● Kutipan Bacaan:
============================================================

A Windarto ;  Peneliti di Litbang Realino, Sanata Dharma, Yogyakarta

KOMPAS, 7 Agustus 2021

 

 

                                                           

Perusakan nisan pada makam umat Kristiani di TPU Cemoro Kembar, Surakarta, Jawa Tengah, belum lama ini sungguh memprihatinkan. Sebab, dari peristiwa yang tampak sepele lantaran dilakukan oleh anak-anak, justru semakin menajamkan perbedaan, bahkan pertentangan, dalam masyarakat.

 

Singkatnya, dengan peristiwa itu, berbagai praktik intoleransi akan menjadi ancaman nyata bagi penanaman dan pengembangan gaya hidup yang toleran sebagaimana telah diwariskan melalui pelajaran wayang, khususnya dalam kebudayaan di Jawa.

 

Ancaman yang tampaknya sudah mengakar dalam budaya masyarakat Indonesia itu ternyata masih cukup efektif dan operatif untuk dimanfaatkan sebagai bahasa politis bagi kepentingan pihak-pihak tertentu. Hal itulah yang membuat relasi atau hubungan sosial, termasuk kekuasaan, menjadi mudah untuk dikategorikan dengan latar belakang perbedaan SARA (suku, agama, ras, dan antargolongan).

============================================================

Data Terkumpul
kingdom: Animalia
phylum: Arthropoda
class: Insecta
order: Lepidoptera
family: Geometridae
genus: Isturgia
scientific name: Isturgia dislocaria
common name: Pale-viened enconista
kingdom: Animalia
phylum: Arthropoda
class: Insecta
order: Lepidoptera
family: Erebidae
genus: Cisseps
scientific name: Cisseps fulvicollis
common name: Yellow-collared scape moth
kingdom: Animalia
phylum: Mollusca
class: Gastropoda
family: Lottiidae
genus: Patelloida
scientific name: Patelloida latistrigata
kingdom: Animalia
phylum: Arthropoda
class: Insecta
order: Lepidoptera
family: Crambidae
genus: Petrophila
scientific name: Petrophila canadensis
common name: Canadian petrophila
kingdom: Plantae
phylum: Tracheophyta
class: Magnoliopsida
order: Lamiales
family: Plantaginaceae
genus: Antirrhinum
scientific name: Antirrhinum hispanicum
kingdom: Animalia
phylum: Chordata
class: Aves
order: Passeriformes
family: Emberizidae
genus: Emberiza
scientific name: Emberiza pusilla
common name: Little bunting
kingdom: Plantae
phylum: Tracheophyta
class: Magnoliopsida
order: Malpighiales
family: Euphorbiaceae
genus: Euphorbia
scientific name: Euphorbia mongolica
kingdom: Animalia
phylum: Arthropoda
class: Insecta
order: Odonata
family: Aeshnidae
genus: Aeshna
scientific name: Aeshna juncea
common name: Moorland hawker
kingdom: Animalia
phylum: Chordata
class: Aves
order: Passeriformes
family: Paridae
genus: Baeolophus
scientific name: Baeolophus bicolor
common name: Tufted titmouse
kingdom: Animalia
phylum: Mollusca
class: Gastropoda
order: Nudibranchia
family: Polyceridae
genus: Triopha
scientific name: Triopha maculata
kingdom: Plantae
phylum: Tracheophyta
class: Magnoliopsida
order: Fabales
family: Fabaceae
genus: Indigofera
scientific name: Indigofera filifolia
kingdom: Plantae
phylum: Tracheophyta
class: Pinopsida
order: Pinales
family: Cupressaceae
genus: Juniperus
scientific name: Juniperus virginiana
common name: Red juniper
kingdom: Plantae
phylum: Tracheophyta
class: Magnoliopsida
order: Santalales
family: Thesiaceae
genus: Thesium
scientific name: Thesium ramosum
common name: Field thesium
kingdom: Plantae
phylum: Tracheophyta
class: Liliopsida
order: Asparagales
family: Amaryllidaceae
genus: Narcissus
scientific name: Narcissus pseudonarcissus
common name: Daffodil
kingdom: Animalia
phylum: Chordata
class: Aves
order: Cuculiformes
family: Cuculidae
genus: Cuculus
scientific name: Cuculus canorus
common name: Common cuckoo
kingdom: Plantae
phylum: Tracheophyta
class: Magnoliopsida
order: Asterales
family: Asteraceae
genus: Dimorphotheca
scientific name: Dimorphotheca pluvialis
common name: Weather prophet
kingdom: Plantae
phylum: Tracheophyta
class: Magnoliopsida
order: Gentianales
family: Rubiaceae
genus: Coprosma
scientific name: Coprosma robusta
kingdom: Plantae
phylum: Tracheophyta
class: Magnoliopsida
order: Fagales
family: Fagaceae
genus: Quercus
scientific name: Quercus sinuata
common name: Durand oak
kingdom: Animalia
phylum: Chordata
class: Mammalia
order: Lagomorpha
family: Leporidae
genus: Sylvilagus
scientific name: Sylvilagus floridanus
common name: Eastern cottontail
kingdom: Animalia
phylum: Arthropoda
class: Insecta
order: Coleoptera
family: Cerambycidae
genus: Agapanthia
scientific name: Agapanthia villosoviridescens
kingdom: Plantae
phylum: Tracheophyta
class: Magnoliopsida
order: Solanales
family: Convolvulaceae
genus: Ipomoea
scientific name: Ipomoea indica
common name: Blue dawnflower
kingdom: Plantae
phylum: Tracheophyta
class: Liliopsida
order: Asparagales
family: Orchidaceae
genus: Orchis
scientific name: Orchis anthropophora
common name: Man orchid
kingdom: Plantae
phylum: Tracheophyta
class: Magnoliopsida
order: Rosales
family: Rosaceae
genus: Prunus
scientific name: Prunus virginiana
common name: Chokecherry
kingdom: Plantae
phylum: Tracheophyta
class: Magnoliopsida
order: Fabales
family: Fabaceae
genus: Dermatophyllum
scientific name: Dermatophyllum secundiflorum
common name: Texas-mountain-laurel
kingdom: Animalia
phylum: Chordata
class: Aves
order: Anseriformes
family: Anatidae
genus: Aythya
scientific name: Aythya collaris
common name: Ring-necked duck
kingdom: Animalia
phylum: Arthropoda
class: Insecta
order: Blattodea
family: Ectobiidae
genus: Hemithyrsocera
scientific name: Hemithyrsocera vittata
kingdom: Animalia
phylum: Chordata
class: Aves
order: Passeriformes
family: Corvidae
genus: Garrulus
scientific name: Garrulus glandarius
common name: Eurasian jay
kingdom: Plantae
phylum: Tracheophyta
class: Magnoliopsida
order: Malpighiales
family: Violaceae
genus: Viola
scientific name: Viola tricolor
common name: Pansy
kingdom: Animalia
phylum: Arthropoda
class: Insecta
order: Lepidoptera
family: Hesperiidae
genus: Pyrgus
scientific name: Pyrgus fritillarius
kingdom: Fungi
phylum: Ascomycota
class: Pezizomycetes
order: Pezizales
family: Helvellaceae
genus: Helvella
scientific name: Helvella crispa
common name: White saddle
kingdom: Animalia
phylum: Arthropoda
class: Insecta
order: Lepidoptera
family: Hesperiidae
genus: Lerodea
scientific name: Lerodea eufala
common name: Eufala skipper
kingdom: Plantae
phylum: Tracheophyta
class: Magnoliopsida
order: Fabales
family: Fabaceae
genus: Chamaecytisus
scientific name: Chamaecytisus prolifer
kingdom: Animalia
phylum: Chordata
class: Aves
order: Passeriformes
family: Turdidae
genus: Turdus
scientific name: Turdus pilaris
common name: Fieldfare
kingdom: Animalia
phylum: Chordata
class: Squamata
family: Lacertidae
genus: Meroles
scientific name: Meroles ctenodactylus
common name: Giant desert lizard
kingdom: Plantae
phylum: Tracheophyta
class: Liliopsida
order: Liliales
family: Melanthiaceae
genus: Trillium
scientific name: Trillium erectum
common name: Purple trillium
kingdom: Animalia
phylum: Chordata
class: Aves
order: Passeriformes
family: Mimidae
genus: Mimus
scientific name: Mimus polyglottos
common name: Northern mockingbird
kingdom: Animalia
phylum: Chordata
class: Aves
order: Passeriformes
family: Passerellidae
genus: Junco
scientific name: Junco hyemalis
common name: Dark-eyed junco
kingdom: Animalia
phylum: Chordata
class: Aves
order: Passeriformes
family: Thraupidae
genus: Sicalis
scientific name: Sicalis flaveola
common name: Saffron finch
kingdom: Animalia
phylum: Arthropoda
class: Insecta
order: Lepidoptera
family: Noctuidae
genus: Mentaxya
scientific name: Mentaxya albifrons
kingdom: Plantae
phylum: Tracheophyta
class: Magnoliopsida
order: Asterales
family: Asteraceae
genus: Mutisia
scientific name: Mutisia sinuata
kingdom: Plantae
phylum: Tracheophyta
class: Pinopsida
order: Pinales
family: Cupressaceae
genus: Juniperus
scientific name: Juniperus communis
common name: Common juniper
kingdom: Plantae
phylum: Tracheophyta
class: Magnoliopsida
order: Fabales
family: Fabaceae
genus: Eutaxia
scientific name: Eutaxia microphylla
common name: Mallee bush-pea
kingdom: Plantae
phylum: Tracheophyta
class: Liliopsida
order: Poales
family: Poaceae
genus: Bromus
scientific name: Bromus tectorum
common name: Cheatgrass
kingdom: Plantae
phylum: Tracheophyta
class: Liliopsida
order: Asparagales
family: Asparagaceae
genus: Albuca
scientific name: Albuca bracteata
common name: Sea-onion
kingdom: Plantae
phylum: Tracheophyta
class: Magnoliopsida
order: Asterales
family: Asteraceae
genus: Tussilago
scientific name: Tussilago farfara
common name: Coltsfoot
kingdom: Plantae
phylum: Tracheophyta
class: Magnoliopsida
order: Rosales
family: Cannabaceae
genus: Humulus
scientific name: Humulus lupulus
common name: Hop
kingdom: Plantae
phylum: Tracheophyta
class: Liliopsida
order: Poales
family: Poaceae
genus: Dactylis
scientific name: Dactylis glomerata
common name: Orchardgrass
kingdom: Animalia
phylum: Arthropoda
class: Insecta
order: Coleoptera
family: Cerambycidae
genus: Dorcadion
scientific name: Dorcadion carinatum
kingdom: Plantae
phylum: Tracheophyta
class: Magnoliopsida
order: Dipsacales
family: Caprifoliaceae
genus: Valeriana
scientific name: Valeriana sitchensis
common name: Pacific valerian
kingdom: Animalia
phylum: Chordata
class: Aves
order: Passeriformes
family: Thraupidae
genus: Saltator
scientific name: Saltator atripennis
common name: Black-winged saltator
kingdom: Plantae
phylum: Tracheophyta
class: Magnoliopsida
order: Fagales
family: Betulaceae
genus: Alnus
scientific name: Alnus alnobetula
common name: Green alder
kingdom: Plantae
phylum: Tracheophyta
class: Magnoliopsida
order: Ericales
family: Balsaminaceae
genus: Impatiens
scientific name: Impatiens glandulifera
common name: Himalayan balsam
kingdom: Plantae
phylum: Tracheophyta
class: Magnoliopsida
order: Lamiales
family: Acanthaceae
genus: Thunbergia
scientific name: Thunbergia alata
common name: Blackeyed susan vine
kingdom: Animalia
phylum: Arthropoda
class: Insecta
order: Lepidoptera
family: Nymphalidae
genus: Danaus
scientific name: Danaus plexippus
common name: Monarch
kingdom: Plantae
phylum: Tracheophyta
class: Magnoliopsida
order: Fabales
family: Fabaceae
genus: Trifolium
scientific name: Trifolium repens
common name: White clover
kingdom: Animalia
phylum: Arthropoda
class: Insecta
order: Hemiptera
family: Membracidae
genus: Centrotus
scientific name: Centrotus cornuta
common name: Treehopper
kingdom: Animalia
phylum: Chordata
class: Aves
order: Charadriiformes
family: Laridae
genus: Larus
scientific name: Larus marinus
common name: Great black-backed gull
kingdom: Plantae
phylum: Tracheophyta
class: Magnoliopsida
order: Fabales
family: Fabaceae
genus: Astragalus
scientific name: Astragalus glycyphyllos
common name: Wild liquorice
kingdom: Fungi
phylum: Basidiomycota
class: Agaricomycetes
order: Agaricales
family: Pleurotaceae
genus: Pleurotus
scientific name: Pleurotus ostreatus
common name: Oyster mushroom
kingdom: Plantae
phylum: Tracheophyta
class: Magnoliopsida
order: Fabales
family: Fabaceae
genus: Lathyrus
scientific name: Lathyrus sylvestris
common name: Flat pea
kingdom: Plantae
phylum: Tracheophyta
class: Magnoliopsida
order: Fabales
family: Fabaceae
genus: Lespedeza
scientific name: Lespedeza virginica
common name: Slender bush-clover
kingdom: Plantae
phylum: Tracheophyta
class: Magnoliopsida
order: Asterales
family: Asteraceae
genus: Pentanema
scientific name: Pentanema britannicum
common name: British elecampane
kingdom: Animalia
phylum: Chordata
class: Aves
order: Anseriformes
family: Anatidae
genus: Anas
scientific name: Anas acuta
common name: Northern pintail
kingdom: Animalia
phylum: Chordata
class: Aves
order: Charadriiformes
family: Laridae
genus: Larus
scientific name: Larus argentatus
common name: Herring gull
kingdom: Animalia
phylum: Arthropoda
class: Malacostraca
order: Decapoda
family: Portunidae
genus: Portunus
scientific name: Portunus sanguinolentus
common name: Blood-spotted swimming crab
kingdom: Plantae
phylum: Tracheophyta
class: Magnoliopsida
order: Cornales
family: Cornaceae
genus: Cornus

============================================================

● Kumpulan Soal:
1 - Tulisan tentang perusakan nisan di TPU Cemoro Kembar menjabarkan kepanjangan singkatan SARA. Sebutkan semua unsur yang tercakup dalam singkatan itu.
2 - Sambung tulisan tentang perusakan nisan di TPU Cemoro Kembar, mulai setelah kalimat terakhirnya.

● Jawaban Tiap Soal:
1 - suku, agama, ras, antargolongan

2 -
 

Akan tetapi, sifat khusus dari kehidupan dan budaya, khususnya dalam masyarakat Jawa, telah menunjukkan bahwa gejala itu masih mungkin untuk ditenggang dengan jejak etika tradisional yang paling mengemuka. Wayang adalah bentuk dari etika tradisional yang secara diam-diam diakui, bahkan dibanggakan, sebagai reputasi budaya yang mampu menampilkan kelapangan dan kearifan hati masyarakat Jawa.

 

Bagaimanakah wayang dapat tampil sebagai penenggang dari intoleransi yang berpotensi mengancam atau memorak-porandakan hidup sehari-hari? Apa kekuatan dahsyat yang menjadi penopang emosional dari wayang sehingga dampak yang menghancurkan akibat peperangan demi peperangan dapat ditunda atau dialihkan pada saat dan tempat yang tepat?

 

Dalam buku Mitologi dan Toleransi Orang Jawa (Jejak, 2003), Benedict Anderson memaparkan bahwa wayang telah menjadi seperti ”agama” yang tidak memiliki nabi, kitab suci, atau Sang Mesias.

 

Hal itu ditandai oleh suatu mitologi yang menempatkan wayang sebagai ”samaran” atau ”bayangan” dari dunia kehidupan yang sarat dengan konflik. Karena itu, tak mengherankan jika dalam wayang tak ada peran yang diunggulkan, meski kebanggaan atau keistimewaan dari setiap tokoh ditampilkan.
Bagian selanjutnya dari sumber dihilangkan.